Testo di partenza:
════════════════
Bosco d'Arte
Il progetto nasce dal confronto con la natura labirintica dell’Arte Contemporanea.
Con questo termine si indica una particolare modalità di lavoro dell’arte contemporanea; modalità operativa che ha modificato profondamente la cultura museale e sta rinnovando la tipologia dei Musei di Arte Contemporanea.
La tradizione illuminista e enciclopedica ci ha lasciato l’idea di un possibile ordinamento logico delle opere d’arte.
Nei Musei e nelle Gallerie tradizionali infatti, i manufatti vengono disposti in successione, seguendo tematiche temporali o stilistiche.
Attorno a un percorso pubblico lineare, le opere d’Arte vengono disposte a livello degli occhi del visitatore come segmenti di un orizzonte continuo, come tappe di un cammino evolutivo comune che va nella direzione del Progresso civile e conoscitivo.
════════════════
Record estratti:
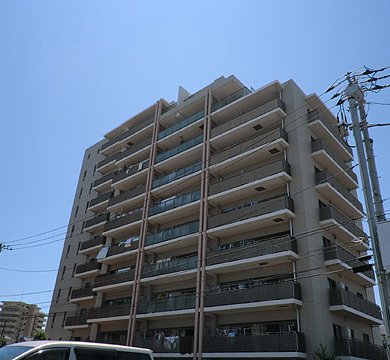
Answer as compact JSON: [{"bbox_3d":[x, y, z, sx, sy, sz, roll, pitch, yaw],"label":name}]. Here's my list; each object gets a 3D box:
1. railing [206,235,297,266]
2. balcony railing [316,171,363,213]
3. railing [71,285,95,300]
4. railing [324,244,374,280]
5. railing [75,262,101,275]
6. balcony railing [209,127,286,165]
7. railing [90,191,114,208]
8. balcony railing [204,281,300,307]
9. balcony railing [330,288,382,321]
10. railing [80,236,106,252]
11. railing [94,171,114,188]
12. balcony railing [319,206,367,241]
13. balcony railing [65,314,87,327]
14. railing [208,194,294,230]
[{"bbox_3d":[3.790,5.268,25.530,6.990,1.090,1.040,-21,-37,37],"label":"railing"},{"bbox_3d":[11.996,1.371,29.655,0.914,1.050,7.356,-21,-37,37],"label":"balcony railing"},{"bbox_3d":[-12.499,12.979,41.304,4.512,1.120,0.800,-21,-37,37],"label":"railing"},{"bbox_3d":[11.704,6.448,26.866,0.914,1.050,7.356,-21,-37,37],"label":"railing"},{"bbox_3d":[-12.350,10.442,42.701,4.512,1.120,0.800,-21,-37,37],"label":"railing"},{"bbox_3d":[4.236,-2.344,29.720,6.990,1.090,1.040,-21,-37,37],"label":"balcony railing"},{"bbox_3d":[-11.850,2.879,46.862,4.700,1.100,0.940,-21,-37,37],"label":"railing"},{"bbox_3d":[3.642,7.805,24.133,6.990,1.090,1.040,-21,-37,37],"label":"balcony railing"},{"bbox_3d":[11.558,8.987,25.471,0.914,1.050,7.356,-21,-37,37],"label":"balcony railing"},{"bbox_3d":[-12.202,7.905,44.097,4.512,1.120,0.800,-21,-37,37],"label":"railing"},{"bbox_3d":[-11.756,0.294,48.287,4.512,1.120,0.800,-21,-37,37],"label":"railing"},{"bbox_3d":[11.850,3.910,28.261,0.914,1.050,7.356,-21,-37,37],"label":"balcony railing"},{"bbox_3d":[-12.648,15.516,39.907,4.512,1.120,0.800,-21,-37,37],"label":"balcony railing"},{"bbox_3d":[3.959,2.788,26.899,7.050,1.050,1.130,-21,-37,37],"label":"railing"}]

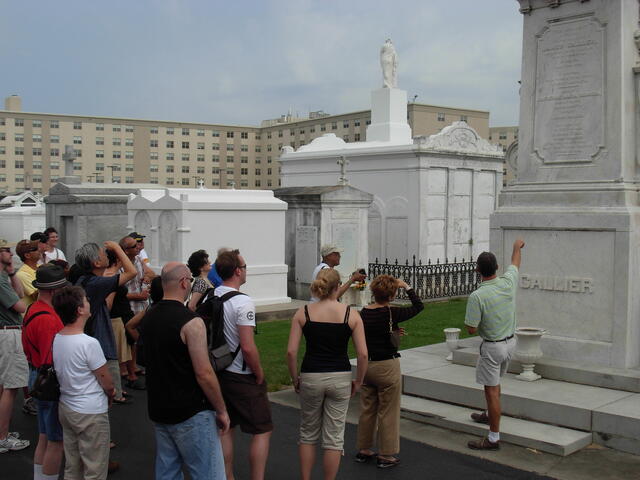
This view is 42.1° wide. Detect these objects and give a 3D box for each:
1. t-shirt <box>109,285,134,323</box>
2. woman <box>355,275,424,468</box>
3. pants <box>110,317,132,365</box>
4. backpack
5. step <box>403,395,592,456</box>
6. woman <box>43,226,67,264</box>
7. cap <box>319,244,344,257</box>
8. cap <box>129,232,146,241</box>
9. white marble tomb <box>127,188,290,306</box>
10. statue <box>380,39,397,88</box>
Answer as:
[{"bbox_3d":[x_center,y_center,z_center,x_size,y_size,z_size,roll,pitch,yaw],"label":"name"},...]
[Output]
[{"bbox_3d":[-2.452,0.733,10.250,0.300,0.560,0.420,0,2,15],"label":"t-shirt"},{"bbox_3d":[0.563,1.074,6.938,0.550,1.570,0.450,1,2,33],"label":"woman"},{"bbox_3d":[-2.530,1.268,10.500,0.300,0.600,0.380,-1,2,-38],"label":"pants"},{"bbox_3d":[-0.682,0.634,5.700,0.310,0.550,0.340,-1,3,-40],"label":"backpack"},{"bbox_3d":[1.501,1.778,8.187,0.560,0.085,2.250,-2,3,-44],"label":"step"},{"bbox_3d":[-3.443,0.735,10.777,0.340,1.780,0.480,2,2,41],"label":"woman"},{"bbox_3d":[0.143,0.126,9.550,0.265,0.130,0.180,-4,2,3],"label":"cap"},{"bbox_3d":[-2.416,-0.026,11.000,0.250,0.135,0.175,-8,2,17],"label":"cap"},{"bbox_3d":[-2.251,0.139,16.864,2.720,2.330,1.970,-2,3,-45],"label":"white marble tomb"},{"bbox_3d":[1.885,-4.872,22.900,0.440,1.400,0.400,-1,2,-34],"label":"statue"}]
════════════════
Compiti da svolgere:
1. Rispondi alle seguenti domande basandoti sul testo sul Bosco d'Arte.
(a) Dal confronto con che cosa nasce il progetto?
(b) Quale tradizione ci ha lasciato l'idea di un possibile ordinamento logico delle opere d'arte?
(c) A quale altezza vengono disposte le opere d'arte nei musei tradizionali?
2. Prosegui il testo sul Bosco d'Arte scrivendo le frasi che seguono l'ultima riportata.

Risposte scritte:
1.
(a) Dal confronto con la natura labirintica dell'Arte Contemporanea.
(b) La tradizione illuminista e enciclopedica.
(c) A livello degli occhi del visitatore.

2.
Questo teorema ha funzionato dal XVIII al XX secolo perché effettivamente la Storia dell’Arte sembrava essere parte (insieme alla scienza, alla politica e all’industrialesimo) di un progresso collettivo, dove la finalità del Museo (nato con la Rivoluzione Francese) era quella di divulgare socialmente un sapere che un tempo era soltanto aristocratico o religioso.
Nuovi dispositivi di funzionamento di un Museo di Arte Contemporanea
Il XXI secolo presenta alcune novità molto importanti.
Oggi l’arte contemporanea sembra non procedere più in una direzione ma in tante direzioni (tutte?); essa non si confronta con la storia e la realtà esterna e si alimenta di se stessa, in quanto realtà oggettiva, produttrice di un sapere tautologico; come la Scienza o la Metafisica.
Essa sembra non seguire una logica evolutiva, ma una strategia di espansione caotica, multiforme, spesso contraddittoria.
L’Arte quindi non è più riconducibile a un ordinamento museale tradizionale, ma a un processo esplorativo che ha un andamento labirintico, anche oscuro; dove il vero materiale in mostra non è soltanto l’Arte, ma anche l’Artista e la sua energia vitale, creativa e conoscitiva.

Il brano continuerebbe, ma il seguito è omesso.